=== INSTRUCTION ===
Print only the closing part of the entries. It starts at the line containing "list [392, 238, 1107, 1125]" and includes the final line, exactly as written.

Data extracted from a collection
◇ ◇ ◇ ◇ ◇ ◇ ◇
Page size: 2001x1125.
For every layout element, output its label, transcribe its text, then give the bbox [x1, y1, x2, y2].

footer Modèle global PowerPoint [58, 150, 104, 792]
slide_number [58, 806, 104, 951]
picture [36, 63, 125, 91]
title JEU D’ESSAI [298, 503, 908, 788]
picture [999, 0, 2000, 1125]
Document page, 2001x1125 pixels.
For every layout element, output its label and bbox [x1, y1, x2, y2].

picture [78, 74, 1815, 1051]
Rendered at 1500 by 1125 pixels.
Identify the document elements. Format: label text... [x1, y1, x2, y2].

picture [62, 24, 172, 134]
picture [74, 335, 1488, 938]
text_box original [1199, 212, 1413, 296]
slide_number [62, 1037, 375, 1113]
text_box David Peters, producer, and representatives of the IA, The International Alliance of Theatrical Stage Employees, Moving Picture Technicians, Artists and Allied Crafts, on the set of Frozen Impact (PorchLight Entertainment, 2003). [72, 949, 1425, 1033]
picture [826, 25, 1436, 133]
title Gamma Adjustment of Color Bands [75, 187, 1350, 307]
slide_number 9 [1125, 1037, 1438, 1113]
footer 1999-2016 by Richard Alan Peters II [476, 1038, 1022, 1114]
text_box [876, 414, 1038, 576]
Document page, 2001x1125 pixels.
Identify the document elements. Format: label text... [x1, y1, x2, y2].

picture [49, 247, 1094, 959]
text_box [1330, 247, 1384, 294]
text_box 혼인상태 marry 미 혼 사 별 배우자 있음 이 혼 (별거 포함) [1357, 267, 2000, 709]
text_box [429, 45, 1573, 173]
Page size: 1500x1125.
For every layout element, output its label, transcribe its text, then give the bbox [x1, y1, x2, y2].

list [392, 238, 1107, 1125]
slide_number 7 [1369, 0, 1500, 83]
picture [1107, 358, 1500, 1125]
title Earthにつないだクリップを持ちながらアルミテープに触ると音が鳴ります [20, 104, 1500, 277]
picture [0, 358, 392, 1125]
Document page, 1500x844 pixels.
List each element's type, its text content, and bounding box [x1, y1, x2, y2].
◇ ◇ ◇ ◇ ◇ ◇ ◇
=== ANSWER BOX ===
list [392, 238, 1107, 1125]
slide_number 7 [1369, 0, 1500, 83]
picture [1107, 358, 1500, 1125]
title Earthにつないだクリップを持ちながらアルミテープに触ると音が鳴ります [20, 104, 1500, 277]
picture [0, 358, 392, 1125]
Document page, 1500x844 pixels.
List each element's type, its text content, and bounding box [x1, y1, x2, y2].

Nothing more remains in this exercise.